How falls one’s heritage? You cannot control your ancestry. Alexander Armstrong was teased on Have I Got News For You last week for being descended from William the Conqueror. It amused me because I suspect that if we were all able to trace back our genealogy, half of us would probably find the same thing. Does that make Alexander Armstrong royalty? Hardly! The more recent past has a greater influence on that judgement. Families rise and fall throughout history.

My heritage was brought back to me when I had the privilege of spending a day the the Headingley Test Match. You may recall that one of my passions is cricket, ideally Yorkshire cricket, and living The Wrong Side of the Pennines this was a rare treat. My Dad had bought tickets for the pair of us and my son. The three of us spent the day sat in a row, amiably chatting with each other and those around us: three generations glued to the action, rooting for Root (of course – the local boy) and celebrating alongside thousands of loyal fans when he made his maiden Test century. It was a marvellous occasion that I’m sure my son will never forget – much like I remember being there in 1981 for an Ashes match that we seemed destined to lose.
How my past is tied up with that ground! I sat watching cricket for eight hours, in roughly the same place I had sat in as a child with my grandfather, watching the same beloved game. (Obviously not the same game: even with Boycott’s love of uncovered pitches and timeless cricket matches, few games last 30 years!) My grandfather had a long-standing relationship with Headingley such that there are gates named after him. After the match my son and I walked around to take a look at them. The great-grandfather he never knew is part of his heritage too.

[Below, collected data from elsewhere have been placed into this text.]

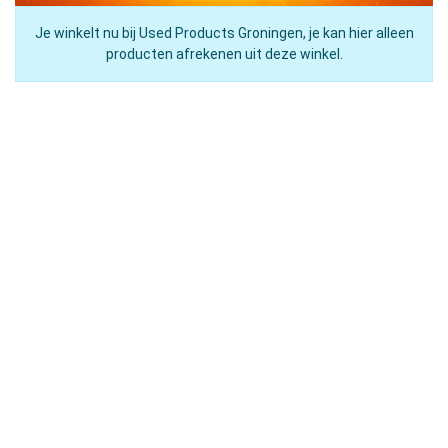
Je winkelt nu bij Used Products Groningen, je kan hier alleen
producten afrekenen uit deze winkel.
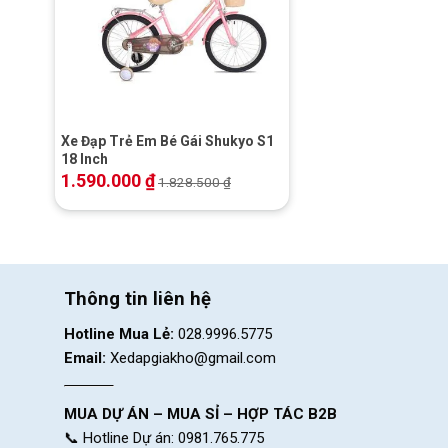
+
Xe Đạp Trẻ Em Bé Gái Shukyo S1
18 Inch
1.590.000
₫
1.828.500
₫
Thông tin liên hệ
Hotline Mua Lẻ:
028.9996.5775
Email:
Xedapgiakho@gmail.com
MUA DỰ ÁN – MUA SỈ – HỢP TÁC B2B
📞 Hotline Dự án: 0981.765.775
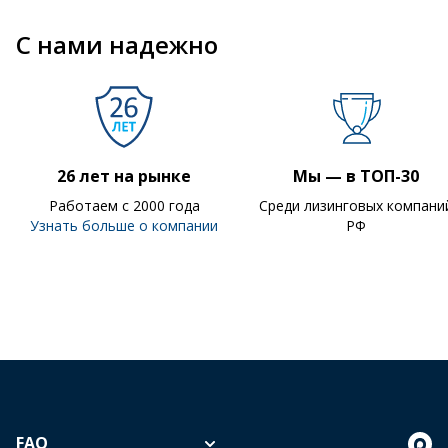
С нами надежно
26 лет на рынке
Мы — в ТОП-30
Работаем с 2000 года
Среди лизинговых компани
Узнать больше о компании
РФ
FAQ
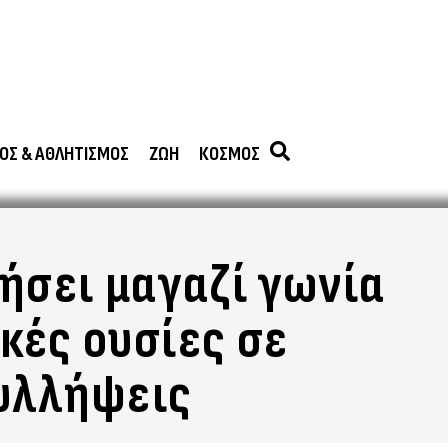
ΟΣ & ΑΘΛΗΤΙΣΜΟΣ
ΖΩΗ
ΚΟΣΜΟΣ
τήσει μαγαζί γωνία
κές ουσίες σε
συλλήψεις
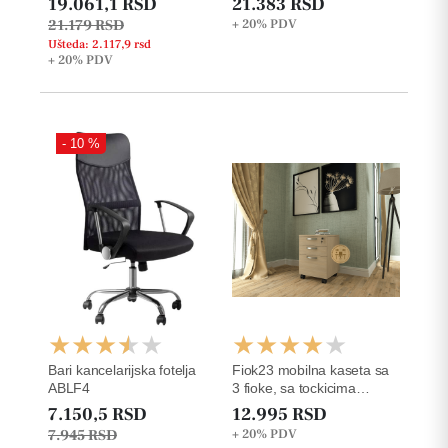
19.061,1 RSD
21.383 RSD
21.179 RSD
+ 20%
PDV
Ušteda: 2.117,9 rsd
+ 20%
PDV
- 10 %
Bari kancelarijska fotelja
Fiok23 mobilna kaseta sa
ABLF4
3 fioke, sa tockicima
š42xd50xv63cm
7.150,5 RSD
12.995 RSD
7.945 RSD
+ 20%
PDV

What I hadn’t expected came at lunchtime, when I was walking along a corridor lined with pictures and one caught my eye. “I know that man,” I thought and stopped to have a closer look. Sure enough: there was my great-grandfather shaking hands with a rugby league player (the legendary Arthur Clues) on the pitch behind the cricket field. The team was lined up and the photo shows them greeting one another, presumably before the start of play.

There were five generations of my family at the cricket that day. Great-grandpa greeting the rugby player, Grandpa immortalised by his gates, my Father dozing his way through a day’s cricket, my Son learning the nuances of the game, excited, asking pertinent questions about the state of play and the layout of the field. And me: the solitary female in this family line.
Joe Root scored a century. The female family line celebrates a century today too. My mother’s mother, were she still alive, would tip her age into three figures – a milestone in anyone’s book. She missed out on living to this day by less than three years. Perhaps her side of the family has a less prestigious heritage – no gates in their memory, no handshaking photographs lining corridors in public places – but still she has a story to be told. She was a fashion designer, an elocution teacher, a wife, a mother, a grandmother. Aged 84 she made my wedding dress, a challenge that was enjoyed by everyone in the home where she lived at the time. She taught me to sew, to bake and to cook. She taught me a love of God and of others. Her influence on me must be far greater on a day-to-day basis than that of my cricket-loving grandparents.
How falls one’s heritage? We have no control of our ancestry: we get what we are given. Yet I am so blessed by what has been given to me. It has formed and shaped me into the person that I am – for good or bad! And as I celebrate two century landmarks this week I wonder: what will my (great) grandchildren write about me in 100 years from now?